• PROBLEM TO WORK ON: Please reproduce the lines below word for word, and leave the pictures out of your answer.

• ENTRIES SHOWN:
___

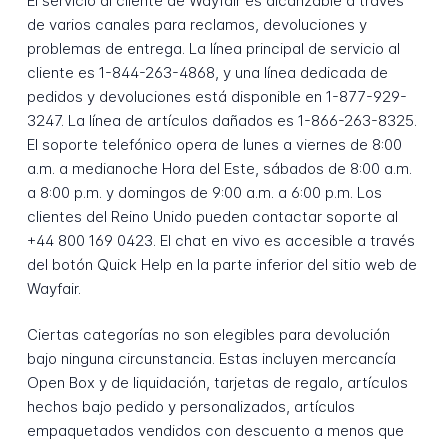
El servicio al cliente de Wayfair es alcanzable a través
de varios canales para reclamos, devoluciones y
problemas de entrega. La línea principal de servicio al
cliente es 1-844-263-4868, y una línea dedicada de
pedidos y devoluciones está disponible en 1-877-929-
3247. La línea de artículos dañados es 1-866-263-8325.
El soporte telefónico opera de lunes a viernes de 8:00
a.m. a medianoche Hora del Este, sábados de 8:00 a.m.
a 8:00 p.m. y domingos de 9:00 a.m. a 6:00 p.m. Los
clientes del Reino Unido pueden contactar soporte al
+44 800 169 0423. El chat en vivo es accesible a través
del botón Quick Help en la parte inferior del sitio web de
Wayfair.
Ciertas categorías no son elegibles para devolución
bajo ninguna circunstancia. Estas incluyen mercancía
Open Box y de liquidación, tarjetas de regalo, artículos
hechos bajo pedido y personalizados, artículos
empaquetados vendidos con descuento a menos que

___

• ANSWER SECTION:
El servicio al cliente de Wayfair es alcanzable a través
de varios canales para reclamos, devoluciones y
problemas de entrega. La línea principal de servicio al
cliente es 1-844-263-4868, y una línea dedicada de
pedidos y devoluciones está disponible en 1-877-929-
3247. La línea de artículos dañados es 1-866-263-8325.
El soporte telefónico opera de lunes a viernes de 8:00
a.m. a medianoche Hora del Este, sábados de 8:00 a.m.
a 8:00 p.m. y domingos de 9:00 a.m. a 6:00 p.m. Los
clientes del Reino Unido pueden contactar soporte al
+44 800 169 0423. El chat en vivo es accesible a través
del botón Quick Help en la parte inferior del sitio web de
Wayfair.
Ciertas categorías no son elegibles para devolución
bajo ninguna circunstancia. Estas incluyen mercancía
Open Box y de liquidación, tarjetas de regalo, artículos
hechos bajo pedido y personalizados, artículos
empaquetados vendidos con descuento a menos que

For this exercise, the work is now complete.